Random Coefficient Model: Zero Variance/Covariance Terms

Posted: Sat Jan 30, 2016 12:29 pm
by jackwhybrow
Hi,

I wondered whether you could help with a problem I am having.
Unfortunately I can't be too specific with the details as I use secure data.
Hopefully though the detail presented herein will be sufficient to give you a handle on the problem.

The Issue: When I trialled some random coefficient logistic models, Stata/MLwiN reports that some of the variance/covariance terms as zero.
I specified the following variables of interest as random coefficients: student level - household income; ability and school level: sixthform; grammar school; Ofsted band dummy.
Alarm bells started to ring when the aggregated wald test and mcmc would not satisfactorily compute.

Model Components
Dependant variables: Higher Education Participation by age 20 {b}
Student level explanatory variables: gender {b}, 1st academic quarter of Birth {b}, single parent household {n}, family highest social status {c}, family highest educational qualification {c}, imputed household income {n}, index of multiple deprivation quartiles {c}, government office region {c}, key stage – key skill (ability) principal components {n}, ethnicity {c}, first language {c}, Cultural Capital principal component {n}, Habitus principal components {n}, Social Capital principal components {n}.
School level explanatory variables: sixthform {b}, grammar school {b}, % pupils eligible for school free school meals {n}, and Ofsted band {c}.
Where {b} binary indicators, {c} categorical – multiple binary indicators, and {n} continuous.
Household income is not mean centred.

Syntax: runmlwin Yi x1i x2i ... xni x1ij x2ij ... xnij cons if sample == 1, level2(SchoolID: xxi/xxij cons) level1(StudentID: ) discrete(distribution(binomial) link(logit) denominator(cons)) nopause maxiterations(x)
This computes the modal using the estimation algorithm IGLS and MQL1.
Specifying "...denominator(cons)[PQL2] initsprevious nopause..." computes the model using IGLS and PQL2.
(Due to the setup I am using melogit takes too long to compute and I do not have access to a computing cluster)

Specifics: My group sample sizes average about 8 with a minimum group size of 1 and maximum of 19.That equates to about 4,200 individuals nested within 520 schools.
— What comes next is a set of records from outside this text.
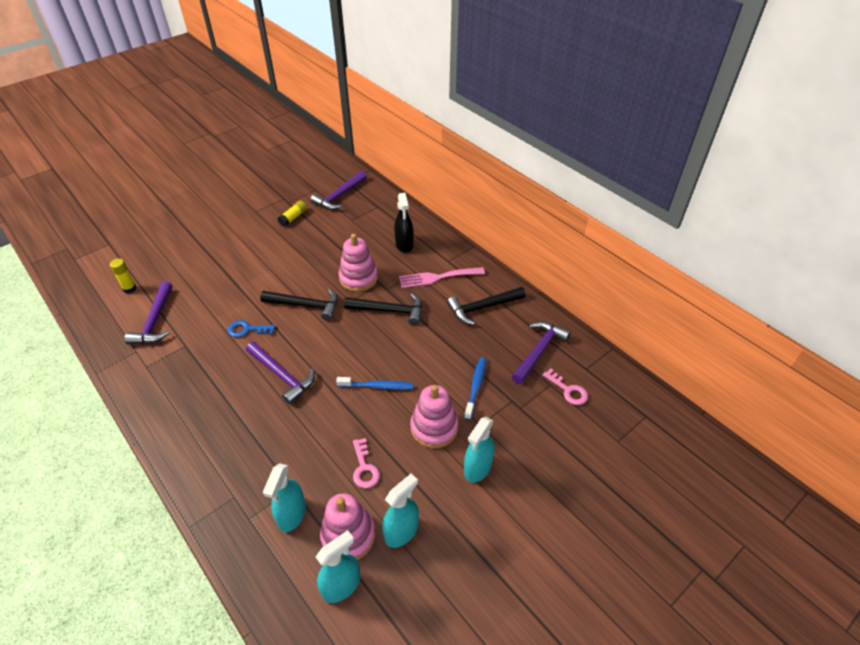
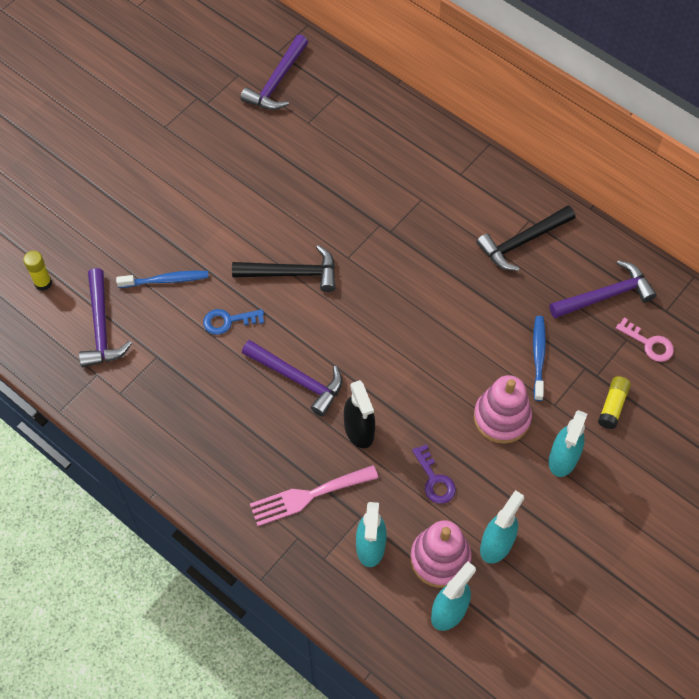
camera: 10 degrees left, 15 degrees up
(293, 218) = (224, 130): yellow glue stick -> yellow glue stick (612, 406)
(358, 278) = (348, 220): pink stacking toy -> none
(364, 468) = (434, 480): pink key -> purple key
(377, 386) = (419, 374): blue toothbrush -> blue toothbrush (165, 280)
(389, 311) = (403, 264): black hammer -> none
(404, 245) = (394, 155): black spray bottle -> black spray bottle (359, 430)
(437, 277) = (453, 203): pink fork -> pink fork (308, 496)
(538, 351) = (605, 295): purple hammer -> purple hammer turned 45 degrees clockwise

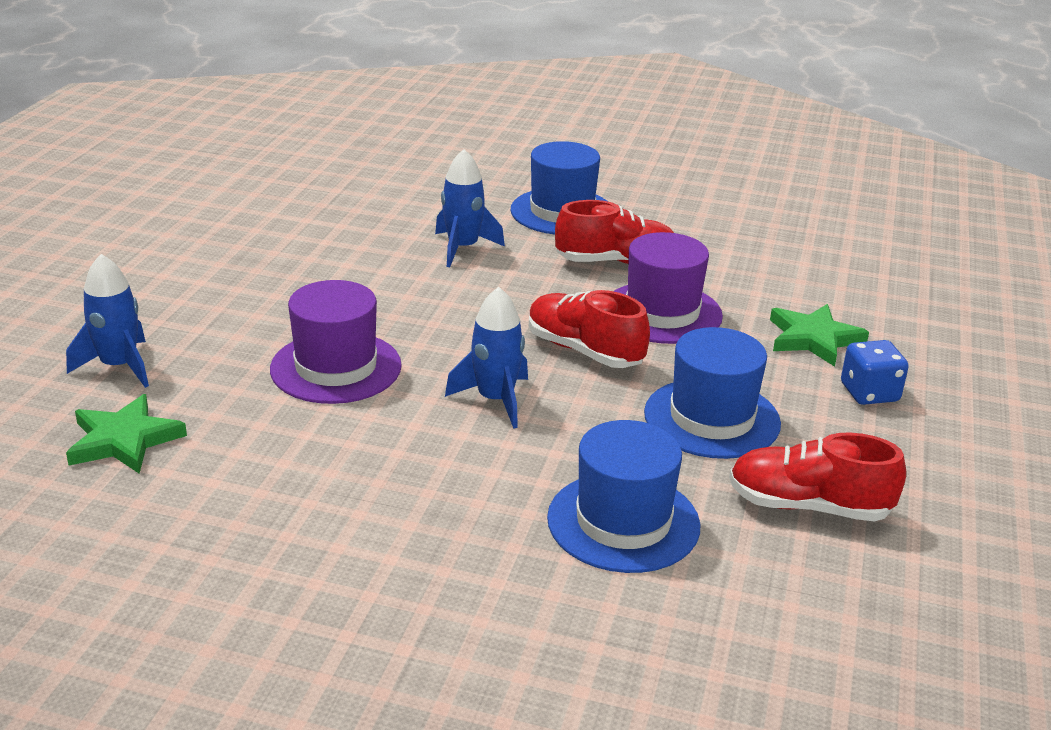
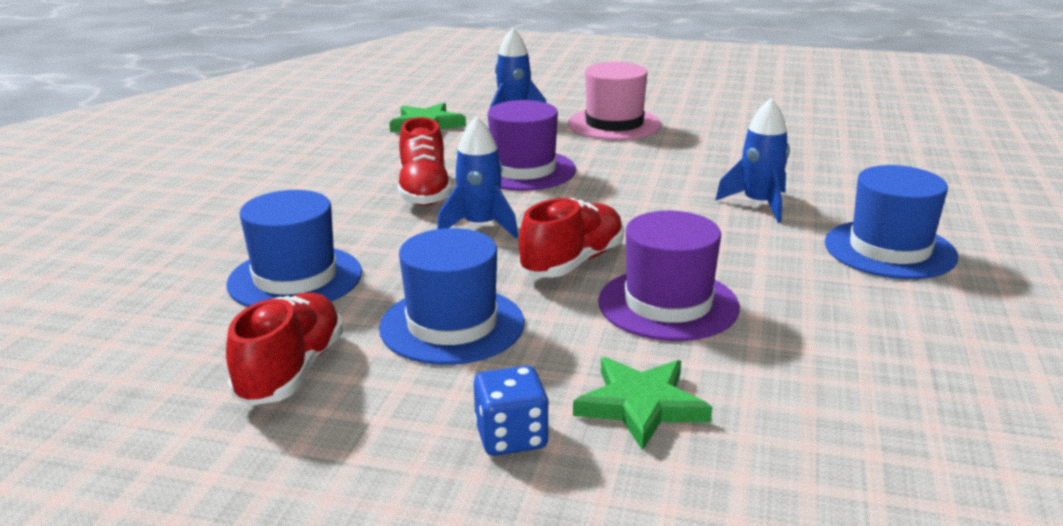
camera: 90 degrees right, 5 degrees down
(197, 298) = (614, 124): none -> pink hat
(616, 262) = (780, 279): red shoe -> red shoe (424, 192)

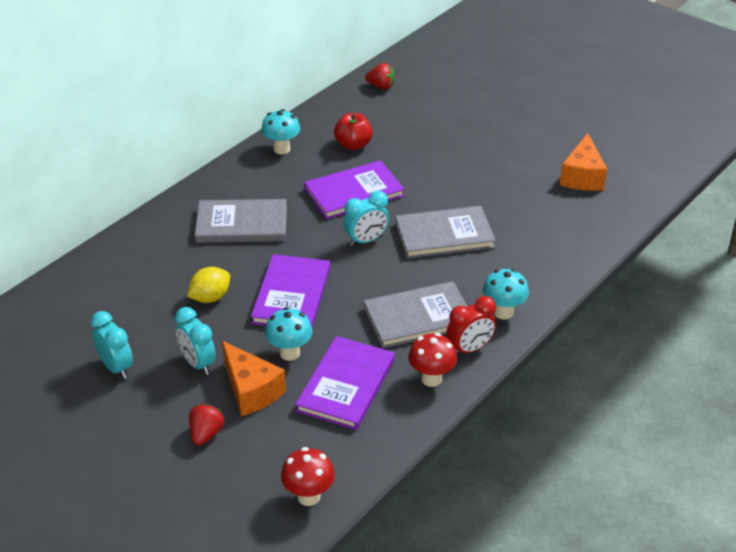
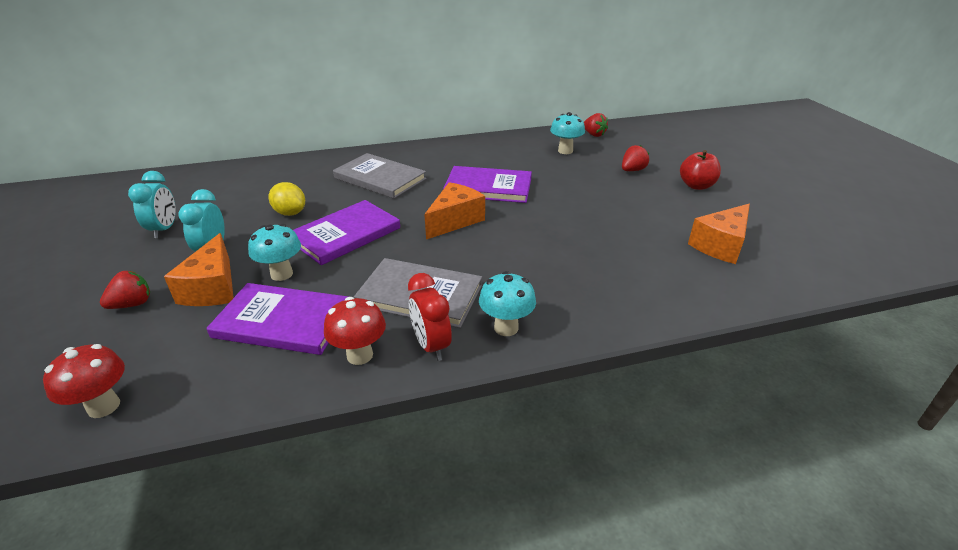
camera: 35 degrees right, 5 degrees down
(210, 297) = (290, 213): yellow lemon -> yellow lemon turned 45 degrees clockwise
(281, 149) = (471, 147): turquoise mushroom -> turquoise mushroom (565, 151)
(346, 385) = (283, 321): purple book -> purple book turned 45 degrees clockwise
(353, 145) = (527, 160): red apple -> red apple (696, 186)
(366, 240) = (455, 220): turquoise clock -> orange cheese
(444, 235) = (526, 241): grey book -> none
(455, 121) = (632, 170): none -> red strawberry
(469, 349) = (431, 346): red clock -> red clock turned 60 degrees clockwise

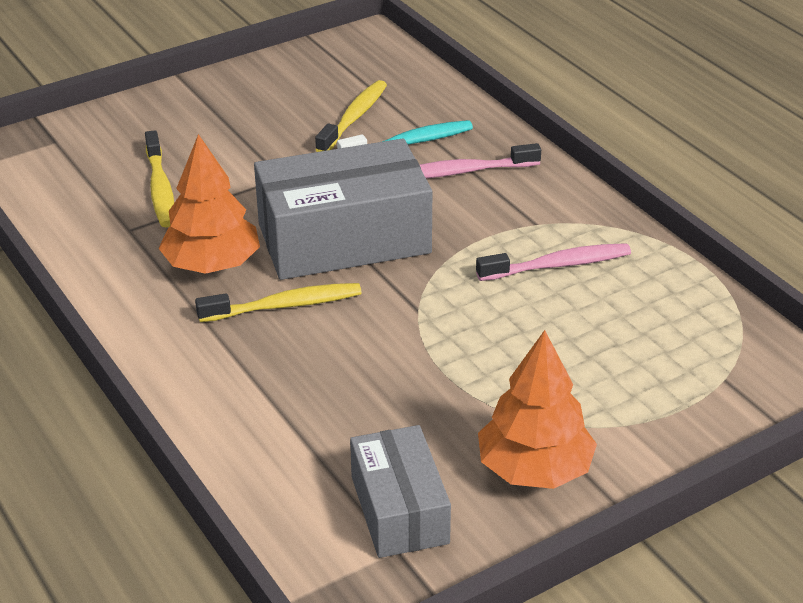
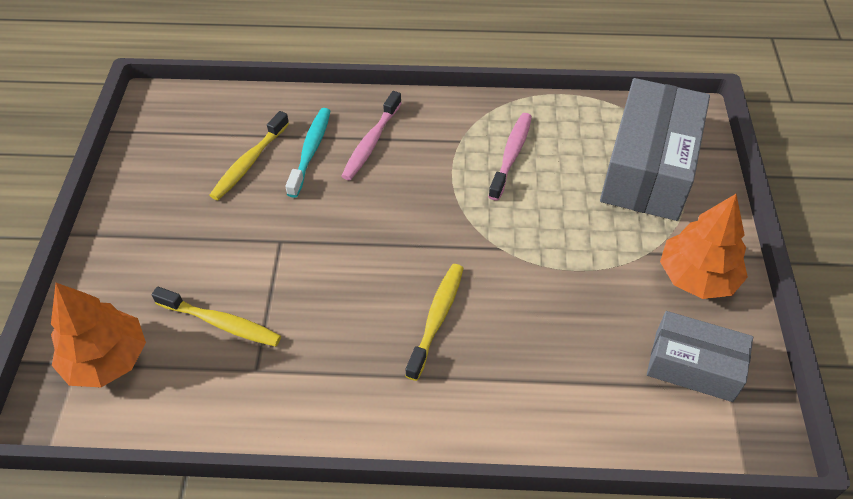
camera: 55 degrees left, 15 degrees up
(212, 265) = (351, 338): orange tree -> orange tree (107, 359)
(344, 239) = (388, 245): grey box -> grey box (648, 168)
(354, 118) = (249, 163): yellow toothbrush -> yellow toothbrush turned 120 degrees counterclockwise

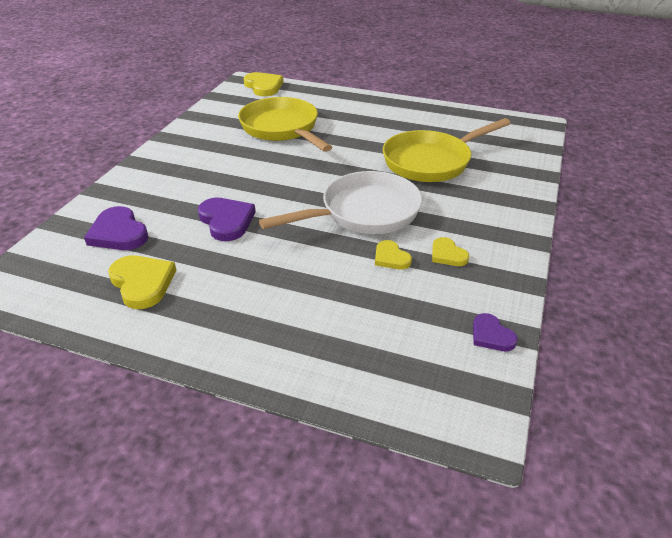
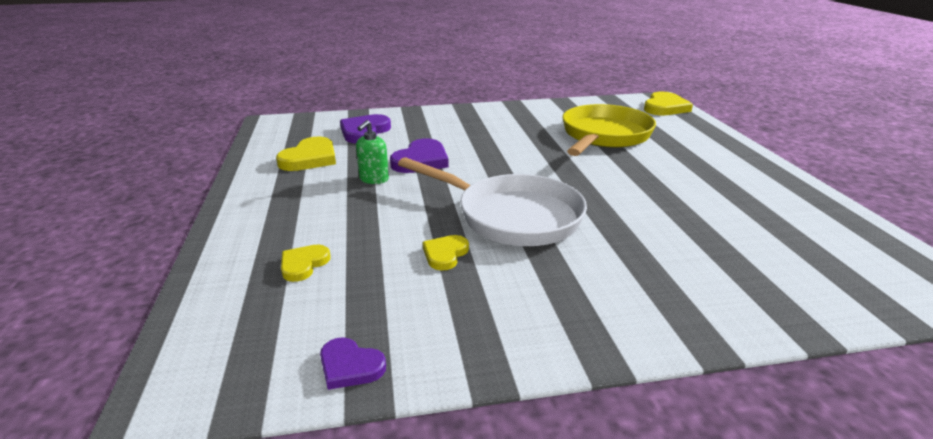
camera: 60 degrees right, 10 degrees down
(235, 256) = (374, 179): none -> green soap dispenser
(431, 161) = (679, 228): yellow pan -> none
(447, 254) = (489, 291): yellow heart -> yellow heart (303, 264)
(491, 335) = (350, 366): purple heart -> purple heart turned 90 degrees counterclockwise

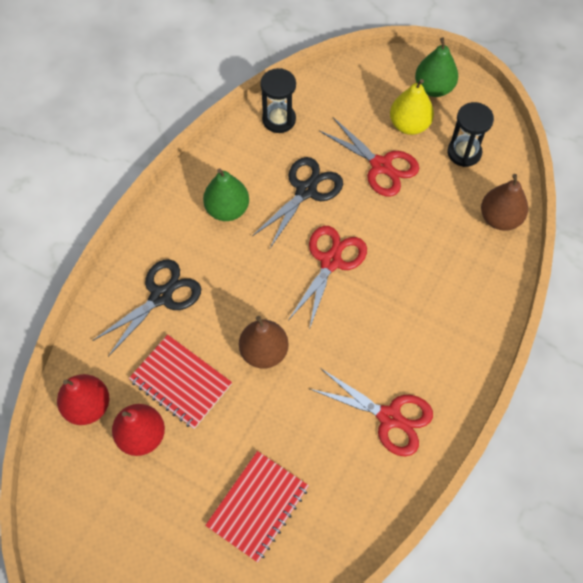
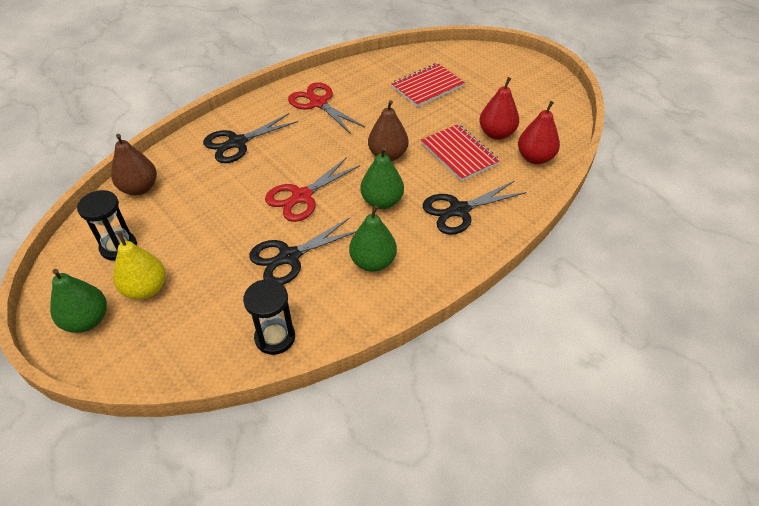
camera: 160 degrees left, 15 degrees down
(245, 282) = (382, 201): none -> green pear
(381, 165) = (204, 258): red scissors -> none
(445, 313) = (237, 142): none -> black scissors

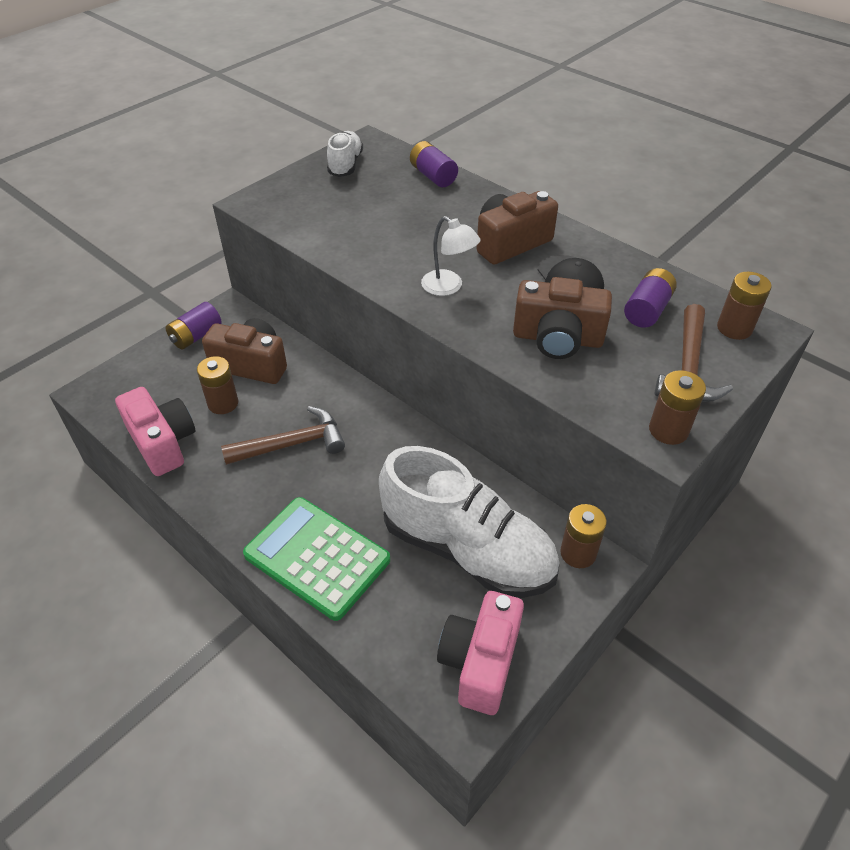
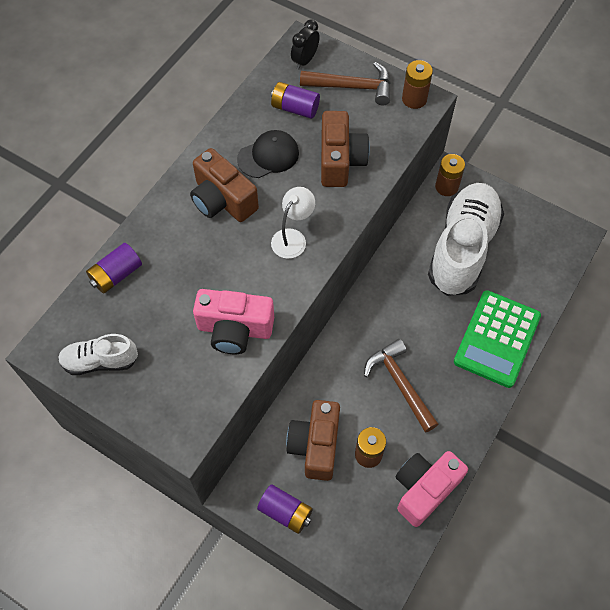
camera: 100 degrees left, 15 degrees up
(480, 662) = (538, 232): pink camera -> pink camera (235, 329)
(734, 328) = (305, 60): brown battery -> black clock

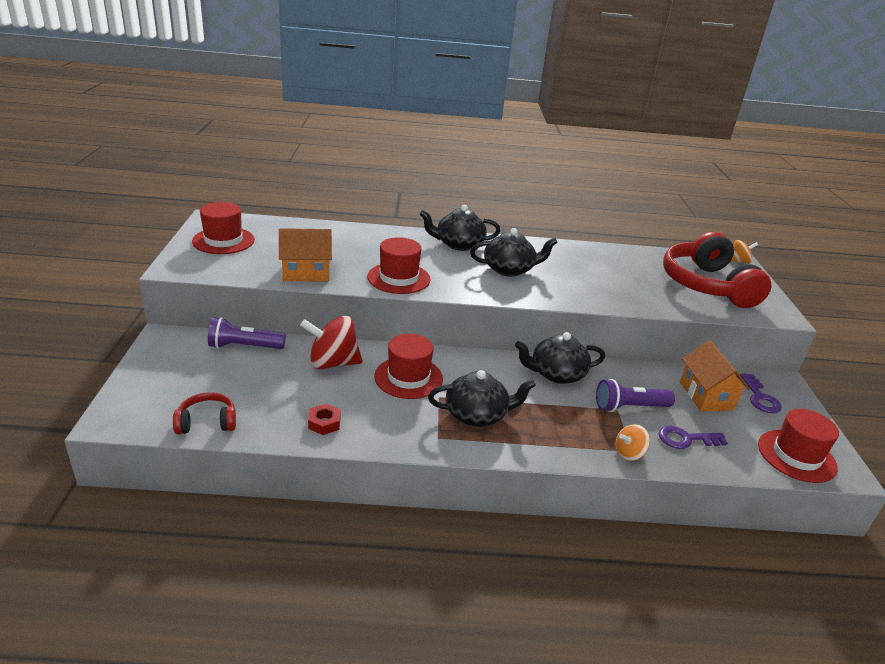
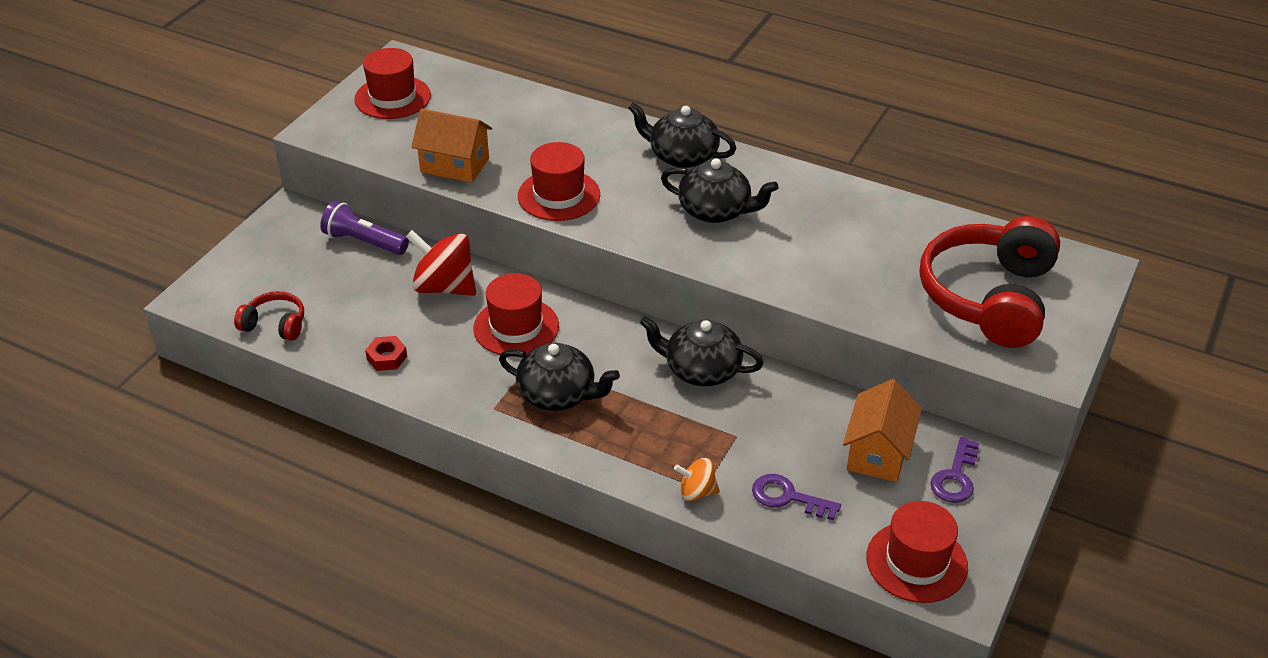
camera: 30 degrees right, 10 degrees up
(629, 407) = (755, 438): purple flashlight -> none
(738, 261) = (1096, 268): orange spinning top -> none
Without school level explanatory variables the VPC of the random intercept model (var(cons)/var(cons) + 3.29) reveals 2.4% of the variance is due to differences between schools. This drops to approximately 0.0% when school level explanatory variables are included aswell. (For the VPC calculation I referred to the free online course - Module 7: Multilevel Models for Binary Responses STATA Practical p.18)

Does this indicate that I have insufficient variation in the data to estimate a random coefficient model?
Therefore I should stick to the random intercept model as my preferred specification?

Best wishes,

Jack Whybrow
PhD Researcher, University of East Anglia

Re: Random Coefficient Model: Zero Variance/Covariance Terms

Posted: Wed Apr 13, 2016 2:40 pm
by GeorgeLeckie
Dear Jack,

Given a binary response, the model looks rather complex with many random coefficients. A binary response contains far less information than a continuous response. Also your cluster sizes are small with 8 pupils per school on average. There will be little variation in the response within clusters. I would simplify the model to either a random-intercept model or a random-coefficient one where you only include a random coefficient on the main covariate of interest.

Note that making school-level covariates random at the school-level is non-standard and I wouldn't go down this route unless you know exactly what you are doing and why.

If your VPC drops to zero when you add the school-level covariates (Note I would also fit the model by MCMC as PQL suffers from known biases in certain situations), then at face value it would suggest that you no longer need a multilevel model and that there is no remaining residual clustering.

Best wishes

George